# Export Geodata from OpenStreetMap - OSM Only

In [1]:
import geopandas as gpd
import osm2geojson
import requests
import pandas as pd
from pathlib import Path
import numpy as np

## Defines

In [14]:
overpass_url = "http://overpass-api.de/api/interpreter"
export_folder = Path('../export')
export_folder_shapes = export_folder / 'shapes'
export_folder_db = export_folder / 'settlements-all.gpkg'

In [7]:
if not export_folder.exists():
    export_folder.mkdir()

## Get Data from OSM

In [3]:
query = """
    [out:json];
    area["name"="Донецька область"]->.area_0;
    area["name"="Луганська область"]->.area_1;
    (
        node["place"="city"](area.area_0);
        node["place"="town"](area.area_0);
        relation["place"="city"](area.area_0);
        relation["place"="town"](area.area_0);
        node["place"="city"](area.area_1);
        node["place"="town"](area.area_1);
        relation["place"="city"](area.area_1);
        relation["place"="town"](area.area_1);
    );
    (._;>;);
    out body;
"""

In [15]:
response = requests.get(overpass_url, params={'data': query})
if response.status_code == 200:
    
    # convert result to GeoDataFrame
    data = response.json()
    geojson = osm2geojson.json2geojson(data)
    gdf = gpd.GeoDataFrame.from_features(geojson)

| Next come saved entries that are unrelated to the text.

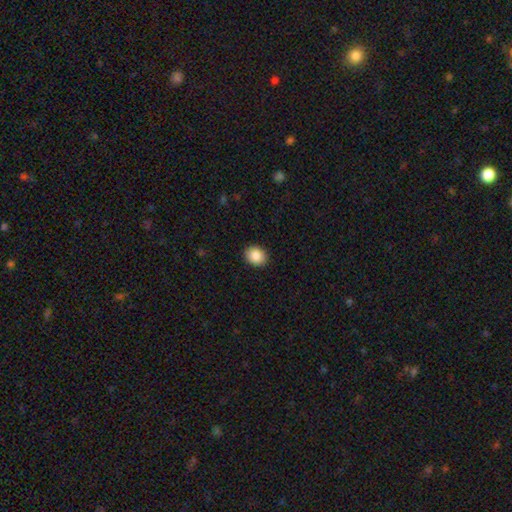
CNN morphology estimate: Q: Smooth or featured?
A: smooth (88%); runner-up: star or artifact (8%)
Q: How rounded?
A: round (60%); runner-up: in between (39%)
Q: Merging?
A: none (90%); runner-up: minor disturbance (7%)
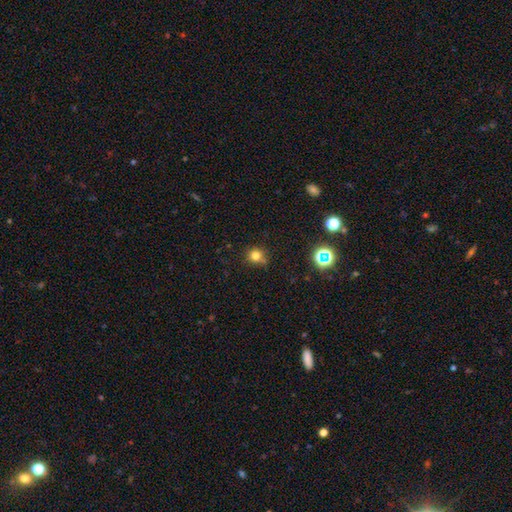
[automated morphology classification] A smooth galaxy with no disk features (77%) that is round (89%).

Vote fractions:
- Smooth or featured? smooth: 77% / star or artifact: 17% / featured or disk: 6%
- How rounded? round: 89% / in between: 10% / cigar-shaped: 1%
- Merging? none: 74% / minor disturbance: 16% / merger: 6% / major disturbance: 4%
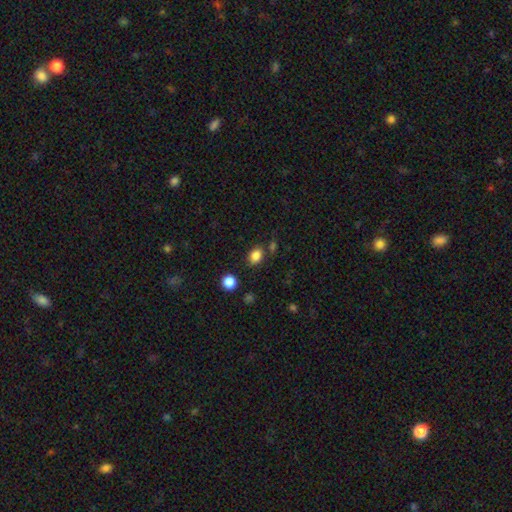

    gdf.rename(columns={'type':'overpasstype'}, inplace=True)

    # Tags to columns
    tags_df = gdf['tags'].apply(pd.Series)

    # Remove names, too much to handle...
    tags_df = tags_df.loc[:, ~tags_df.columns.str.startswith('name:') | tags_df.columns.str.startswith('name:en')]
    tags_df = tags_df.loc[:, ~tags_df.columns.str.startswith('old_name:')]
    tags_df = tags_df.loc[:, ~tags_df.columns.str.startswith('alt_old_name:')]
    tags_df = tags_df.loc[:, ~tags_df.columns.str.startswith('alt_name:')]
    tags_df = tags_df.loc[:, ~tags_df.columns.str.startswith('old_alt_name:')]
    
    gdf_raw = pd.concat([gdf.drop(columns=['tags']), tags_df], axis=1)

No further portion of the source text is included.